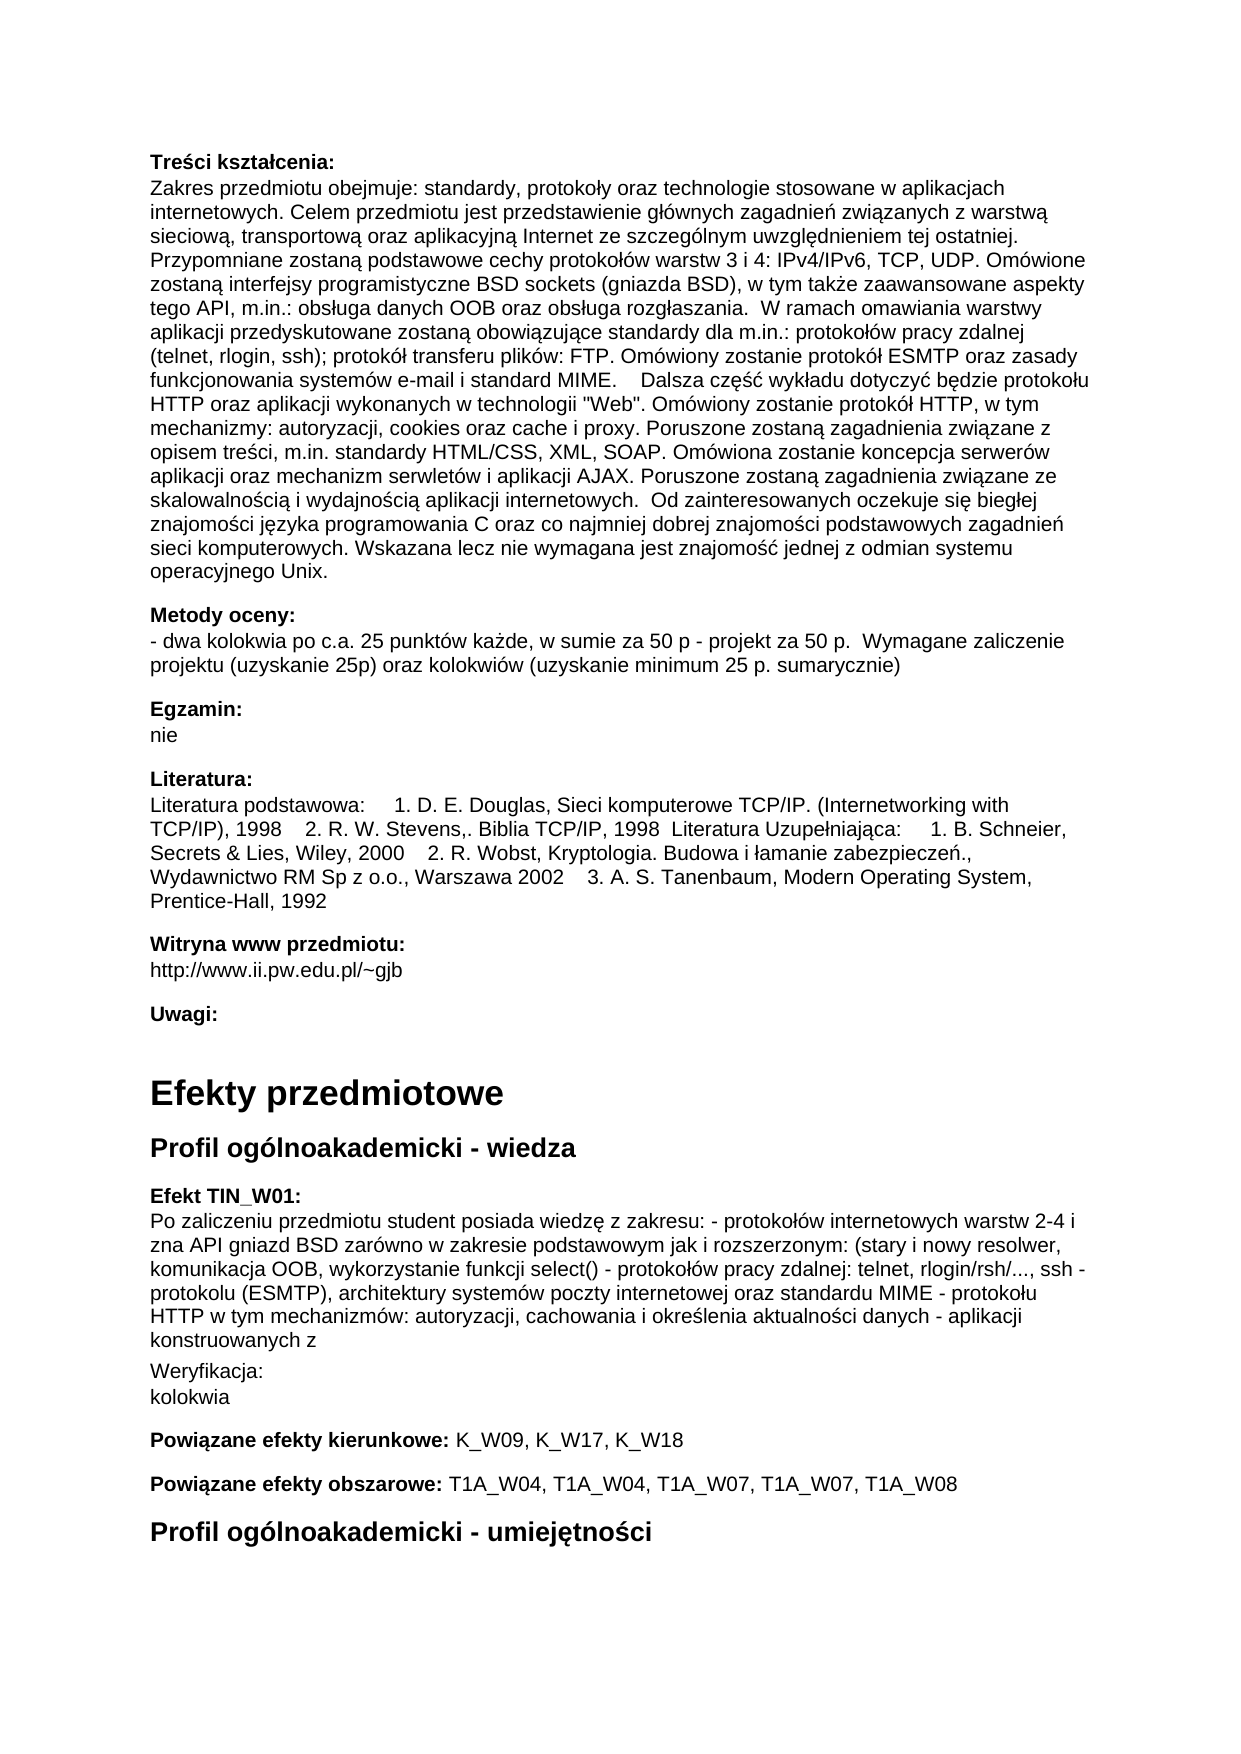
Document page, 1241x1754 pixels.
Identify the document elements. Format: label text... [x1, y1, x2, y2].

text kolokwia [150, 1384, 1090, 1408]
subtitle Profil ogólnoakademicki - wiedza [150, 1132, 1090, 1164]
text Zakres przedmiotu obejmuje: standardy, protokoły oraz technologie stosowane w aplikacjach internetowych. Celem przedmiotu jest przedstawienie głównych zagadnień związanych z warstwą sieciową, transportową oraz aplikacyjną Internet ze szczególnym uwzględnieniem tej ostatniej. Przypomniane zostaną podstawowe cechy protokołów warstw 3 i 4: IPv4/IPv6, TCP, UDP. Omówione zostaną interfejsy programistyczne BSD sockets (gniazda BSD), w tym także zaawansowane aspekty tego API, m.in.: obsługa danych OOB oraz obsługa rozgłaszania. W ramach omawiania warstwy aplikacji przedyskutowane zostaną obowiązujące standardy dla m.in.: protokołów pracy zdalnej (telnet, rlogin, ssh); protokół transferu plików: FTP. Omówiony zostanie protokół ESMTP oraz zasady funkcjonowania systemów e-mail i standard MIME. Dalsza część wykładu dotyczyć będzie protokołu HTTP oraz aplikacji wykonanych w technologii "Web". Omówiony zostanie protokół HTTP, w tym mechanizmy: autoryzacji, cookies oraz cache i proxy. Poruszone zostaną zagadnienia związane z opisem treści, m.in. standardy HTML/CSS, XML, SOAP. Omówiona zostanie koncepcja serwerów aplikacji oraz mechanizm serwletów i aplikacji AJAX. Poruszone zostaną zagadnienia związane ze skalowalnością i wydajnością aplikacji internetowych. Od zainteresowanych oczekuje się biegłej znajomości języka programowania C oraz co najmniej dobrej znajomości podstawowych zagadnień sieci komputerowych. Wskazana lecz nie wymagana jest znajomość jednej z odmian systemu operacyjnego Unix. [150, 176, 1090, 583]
--*--
- Required work:
Reproduce the listing above exactly, excluding all pictures.

- Expected answer:
Document page, 1241x1754 pixels.
Identify the document elements. Format: label text... [x1, y1, x2, y2].

text kolokwia [150, 1384, 1090, 1408]
subtitle Profil ogólnoakademicki - wiedza [150, 1132, 1090, 1164]
text Zakres przedmiotu obejmuje: standardy, protokoły oraz technologie stosowane w aplikacjach internetowych. Celem przedmiotu jest przedstawienie głównych zagadnień związanych z warstwą sieciową, transportową oraz aplikacyjną Internet ze szczególnym uwzględnieniem tej ostatniej. Przypomniane zostaną podstawowe cechy protokołów warstw 3 i 4: IPv4/IPv6, TCP, UDP. Omówione zostaną interfejsy programistyczne BSD sockets (gniazda BSD), w tym także zaawansowane aspekty tego API, m.in.: obsługa danych OOB oraz obsługa rozgłaszania. W ramach omawiania warstwy aplikacji przedyskutowane zostaną obowiązujące standardy dla m.in.: protokołów pracy zdalnej (telnet, rlogin, ssh); protokół transferu plików: FTP. Omówiony zostanie protokół ESMTP oraz zasady funkcjonowania systemów e-mail i standard MIME. Dalsza część wykładu dotyczyć będzie protokołu HTTP oraz aplikacji wykonanych w technologii "Web". Omówiony zostanie protokół HTTP, w tym mechanizmy: autoryzacji, cookies oraz cache i proxy. Poruszone zostaną zagadnienia związane z opisem treści, m.in. standardy HTML/CSS, XML, SOAP. Omówiona zostanie koncepcja serwerów aplikacji oraz mechanizm serwletów i aplikacji AJAX. Poruszone zostaną zagadnienia związane ze skalowalnością i wydajnością aplikacji internetowych. Od zainteresowanych oczekuje się biegłej znajomości języka programowania C oraz co najmniej dobrej znajomości podstawowych zagadnień sieci komputerowych. Wskazana lecz nie wymagana jest znajomość jednej z odmian systemu operacyjnego Unix. [150, 176, 1090, 583]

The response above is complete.